- _STORED DATA_
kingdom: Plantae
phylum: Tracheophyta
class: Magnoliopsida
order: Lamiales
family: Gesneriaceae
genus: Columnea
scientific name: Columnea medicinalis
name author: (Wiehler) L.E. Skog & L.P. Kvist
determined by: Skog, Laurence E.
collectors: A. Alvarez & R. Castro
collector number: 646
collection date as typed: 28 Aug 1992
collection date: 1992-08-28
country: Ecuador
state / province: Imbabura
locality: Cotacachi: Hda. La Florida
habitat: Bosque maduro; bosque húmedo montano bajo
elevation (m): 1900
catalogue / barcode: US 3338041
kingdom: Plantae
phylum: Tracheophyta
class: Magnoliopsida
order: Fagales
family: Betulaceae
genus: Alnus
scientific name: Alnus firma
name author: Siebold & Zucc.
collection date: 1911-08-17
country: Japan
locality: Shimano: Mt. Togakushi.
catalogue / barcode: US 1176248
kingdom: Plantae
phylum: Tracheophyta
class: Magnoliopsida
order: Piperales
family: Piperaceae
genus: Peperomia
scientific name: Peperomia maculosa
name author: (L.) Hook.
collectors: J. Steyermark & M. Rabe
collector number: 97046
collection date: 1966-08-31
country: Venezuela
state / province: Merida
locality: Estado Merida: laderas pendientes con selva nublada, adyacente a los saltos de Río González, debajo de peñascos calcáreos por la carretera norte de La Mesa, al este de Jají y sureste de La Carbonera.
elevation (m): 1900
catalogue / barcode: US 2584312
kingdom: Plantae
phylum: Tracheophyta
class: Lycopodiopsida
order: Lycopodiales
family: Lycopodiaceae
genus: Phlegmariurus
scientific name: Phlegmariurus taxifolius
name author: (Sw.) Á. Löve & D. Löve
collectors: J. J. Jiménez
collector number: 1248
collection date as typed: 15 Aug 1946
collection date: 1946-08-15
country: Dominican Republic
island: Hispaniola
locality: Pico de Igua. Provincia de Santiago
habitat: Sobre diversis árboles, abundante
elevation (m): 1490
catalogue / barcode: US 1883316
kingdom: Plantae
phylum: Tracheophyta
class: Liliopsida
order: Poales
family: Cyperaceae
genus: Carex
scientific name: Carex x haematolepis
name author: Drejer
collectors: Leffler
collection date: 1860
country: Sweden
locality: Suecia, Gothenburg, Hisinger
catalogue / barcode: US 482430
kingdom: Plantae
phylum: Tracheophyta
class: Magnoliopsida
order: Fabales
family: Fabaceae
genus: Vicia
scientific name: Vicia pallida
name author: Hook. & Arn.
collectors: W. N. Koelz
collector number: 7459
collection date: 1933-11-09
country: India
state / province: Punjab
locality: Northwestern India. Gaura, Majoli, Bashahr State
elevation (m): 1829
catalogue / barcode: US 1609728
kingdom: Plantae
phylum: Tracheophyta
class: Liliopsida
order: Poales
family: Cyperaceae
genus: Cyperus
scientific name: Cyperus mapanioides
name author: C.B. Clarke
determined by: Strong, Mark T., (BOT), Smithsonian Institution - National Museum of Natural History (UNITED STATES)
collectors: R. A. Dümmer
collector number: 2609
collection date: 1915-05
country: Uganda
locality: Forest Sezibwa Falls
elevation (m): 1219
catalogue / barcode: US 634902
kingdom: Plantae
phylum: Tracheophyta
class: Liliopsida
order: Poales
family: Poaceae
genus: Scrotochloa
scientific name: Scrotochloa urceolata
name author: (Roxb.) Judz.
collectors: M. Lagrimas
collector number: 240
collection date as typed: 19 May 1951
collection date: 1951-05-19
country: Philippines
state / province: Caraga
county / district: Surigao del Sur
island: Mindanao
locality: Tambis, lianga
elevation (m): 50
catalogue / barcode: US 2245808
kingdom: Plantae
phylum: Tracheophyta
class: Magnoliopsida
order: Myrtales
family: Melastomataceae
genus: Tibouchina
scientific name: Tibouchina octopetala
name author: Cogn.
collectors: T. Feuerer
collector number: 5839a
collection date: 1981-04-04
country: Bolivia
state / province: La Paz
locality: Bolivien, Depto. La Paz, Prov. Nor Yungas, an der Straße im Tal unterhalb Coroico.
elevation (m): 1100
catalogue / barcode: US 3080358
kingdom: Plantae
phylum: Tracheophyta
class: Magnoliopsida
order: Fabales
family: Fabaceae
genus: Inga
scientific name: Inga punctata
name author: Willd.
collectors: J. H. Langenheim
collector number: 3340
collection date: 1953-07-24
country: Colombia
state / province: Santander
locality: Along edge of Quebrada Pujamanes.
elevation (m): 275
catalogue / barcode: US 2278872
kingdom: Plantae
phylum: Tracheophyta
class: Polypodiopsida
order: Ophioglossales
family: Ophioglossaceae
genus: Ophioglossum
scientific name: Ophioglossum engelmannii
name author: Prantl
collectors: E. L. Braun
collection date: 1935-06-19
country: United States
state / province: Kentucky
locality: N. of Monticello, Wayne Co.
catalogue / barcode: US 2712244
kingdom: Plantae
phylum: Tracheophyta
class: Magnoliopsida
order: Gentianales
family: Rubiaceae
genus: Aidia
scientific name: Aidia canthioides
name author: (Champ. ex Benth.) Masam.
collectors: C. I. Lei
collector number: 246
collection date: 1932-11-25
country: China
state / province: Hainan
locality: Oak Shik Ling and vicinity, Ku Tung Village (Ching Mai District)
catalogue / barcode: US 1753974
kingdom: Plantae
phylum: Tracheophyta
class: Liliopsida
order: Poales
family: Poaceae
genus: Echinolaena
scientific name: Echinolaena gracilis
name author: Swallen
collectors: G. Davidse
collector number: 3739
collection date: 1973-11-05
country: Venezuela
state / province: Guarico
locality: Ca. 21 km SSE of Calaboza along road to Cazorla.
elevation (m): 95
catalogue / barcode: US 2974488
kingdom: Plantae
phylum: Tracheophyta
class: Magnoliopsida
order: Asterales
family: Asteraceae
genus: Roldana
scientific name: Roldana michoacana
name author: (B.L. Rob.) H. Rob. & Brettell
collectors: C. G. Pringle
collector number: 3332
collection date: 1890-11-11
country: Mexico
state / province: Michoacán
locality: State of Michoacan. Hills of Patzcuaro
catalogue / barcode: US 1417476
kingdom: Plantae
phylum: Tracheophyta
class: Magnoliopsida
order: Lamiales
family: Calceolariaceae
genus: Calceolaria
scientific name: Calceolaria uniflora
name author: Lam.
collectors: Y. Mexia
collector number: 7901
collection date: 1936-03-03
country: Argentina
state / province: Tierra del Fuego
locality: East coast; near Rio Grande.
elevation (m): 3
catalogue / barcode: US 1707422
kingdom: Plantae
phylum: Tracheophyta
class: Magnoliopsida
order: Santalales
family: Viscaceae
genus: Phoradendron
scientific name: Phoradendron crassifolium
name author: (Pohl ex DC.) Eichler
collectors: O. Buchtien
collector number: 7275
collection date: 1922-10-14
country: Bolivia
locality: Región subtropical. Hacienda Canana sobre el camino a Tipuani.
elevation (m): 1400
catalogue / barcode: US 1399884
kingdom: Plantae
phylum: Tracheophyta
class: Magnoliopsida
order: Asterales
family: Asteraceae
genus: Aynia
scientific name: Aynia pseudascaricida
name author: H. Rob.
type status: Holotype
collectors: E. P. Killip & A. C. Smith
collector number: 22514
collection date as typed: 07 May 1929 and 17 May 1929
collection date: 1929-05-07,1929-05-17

- _OBJECTIVE_
Copy out again, word for word, the records from their first line through the line containing "collector number: 646", including both of those lines.

- _THE SOLUTION_
kingdom: Plantae
phylum: Tracheophyta
class: Magnoliopsida
order: Lamiales
family: Gesneriaceae
genus: Columnea
scientific name: Columnea medicinalis
name author: (Wiehler) L.E. Skog & L.P. Kvist
determined by: Skog, Laurence E.
collectors: A. Alvarez & R. Castro
collector number: 646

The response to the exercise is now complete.